Pittsburgh Mayor Luke Ravenstahl has asked city council to approve a plan to use reserve funds to pay off old debt and then issues new lower interest bonds but some council members are less than will to go along with the idea. As much as $45 million has been built up in reserve in recent years and had been earmarked by council to help pay off old debt or to shore up the pension fund. The administration is now asking council to use a portion of the money to pay down non-callable bonds through a tender offer and place the rest in a special account that would be used in 2012 when the city has its first opportunity to call the bonds. At the same time the mayor wants to issue 45 million dollars in “Build America” bonds. The “Build America” bond program is part of the American Recovery and Reinvestment Act and the federal government will pay 35% of the interest on the bonds. The proceeds from the bonds must be used for infrastructure projects. The non-callable bonds carry a rate of 6.5% and City Finance Director Scott Kunka says the new bonds would carry substantially lower rates.
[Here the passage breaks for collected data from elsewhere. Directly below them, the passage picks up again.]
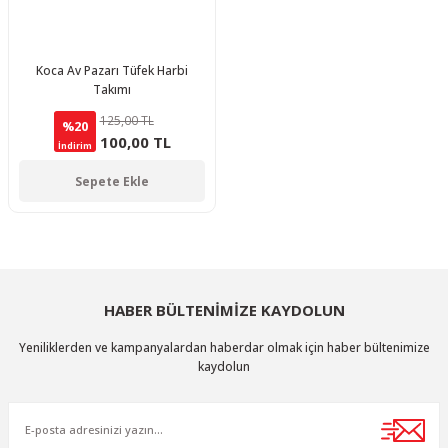
Koca Av Pazarı Tüfek Harbi
Takımı
125,00 TL
%20
100,00 TL
İndirim
Sepete Ekle
HABER BÜLTENİMİZE KAYDOLUN
Yeniliklerden ve kampanyalardan haberdar olmak için haber bültenimize
kaydolun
The request upset several members of council. Councilman Bill Peduto says the city may need the money to either pump up the pension fund to lower minimum annual pension fund payments in the future or to get from 2016 when pension payments spike to 2018 when the city’s debt service payments drop. Councilman Patrick Dowd voiced many of the same concerns at a council meeting earlier this week. “This account… could potentially play a roll in being the solution to the pension problem,” says Dowd, “I understand that [the mayor’s office wants] to transfer funds and issue new debt to retire old debt, and I understand all that and I support that concept, but I do not support that absent our larger goals and strategies.”
Other council members questioned the mayor’s commitment to lowering the city’s debt. In recent weeks the mayor has rejected the so-called Council/Controller plan saying he will not issue any new debt. The Council/Controller plan involves selling city owned parking meters, surface lots and one parking garage to the Pittsburgh Parking Authority in return for $220 million. The money would then be used to boost the pension fund. To make that payment, the Authority would have to issue new bonds. City Finance Director Scott Kunka says the difference is that council wants to issue new debt and the mayor wants to refinance debt.
The mayor’s office says the proceeds from the Build America bonds would be used to “keep the capital program going.” In recent years the city has been using a pay-as-you-go approach to capital improvements.
Patrick Dowd asked for a three-week hold on the legislation, “while we find a solution to the pension problem.” Kunka argued that he needed the approval sooner or the tender offer would expire. Councilwoman Natalia Rudiak complained that the Ravenstahl Administration is always coming to council “at the least minute.” “Everything is rush, rush, rush,” says Rudiak. Council eventually decided to hold the legislation for two weeks. Kunka thinks he may be able to keep $7 million in tender offers alive until then.